Dailey & Vincent take a similar cross-genre approach to organizing the performances of each festival. At all five festivals, fans can expect country artists including Josh Turner, Martina McBride, Gene Watson, Diamond Rio and former Statler Brothers frontman Jimmy Fortune (in 2010 Dailey & Vincent released an album of songs of the Statler Brothers), as well as bands The Isaacs and Primitive Quartet, bluegrass / country artist Bradley Walker and more. As a nod to their relationship with the Opry, at least one festival lineup includes a tribute performance to Opry, with other artists to be announced soon.
“Bringing a wide range of talent to our festivals is a balancing act,” says Vincent. “Working with our friends and colleagues in the Grand Ole Opry family is not only good for the consumer, but also good and fun for us. It’s very difficult to schedule our festivals, and we rely on our partners for guidance and wisdom when selecting a talent lineup.
And while the COVID-19 pandemic has challenged music tours and festivals of all sizes, Dailey & Vincent and their team have made progress in organizing festivals, including last year’s events in Hiawassee, Georgia, and in Gainesboro, Tenn. Disinfection and hand washing stations have been set up everywhere for the participants.

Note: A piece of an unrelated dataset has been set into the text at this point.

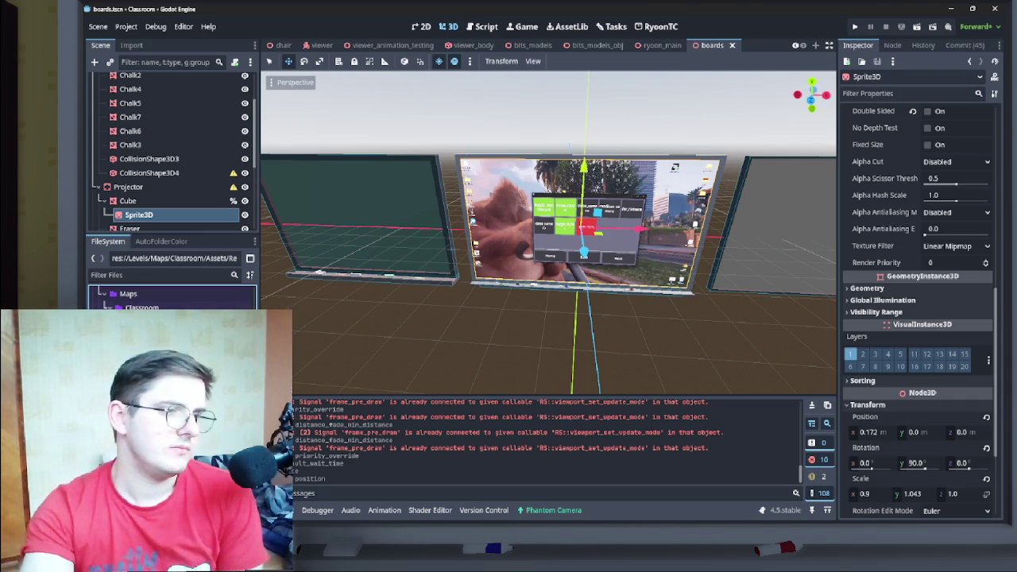
left_click(159, 333)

“Masks weren’t mandatory, but if you felt the need to wear one, it was up to you. We have done our part by avoiding welcome meetings or signing autographs, and have kept backstage access to a minimum, ”said Vincent. “People in general are pretty cautious. In our organization, if you feel sick or have a fever, we ask that you stay home. I know there were a few people with existing health issues who chose not to come, and we think that’s a smart choice.
“We encourage everyone who attends our festivals to be cautious and take whatever action they need to take that they believe will help keep them safe,” Dailey said.
In the future, they hope to add more festivals over the next five years or so.
“At this point five is a lot, but we would like to increase it to six or seven, moving southwest with a couple,” Vincent says.
And the long-term goal?
“I’d like us to end at around 25 or so,” Dailey says.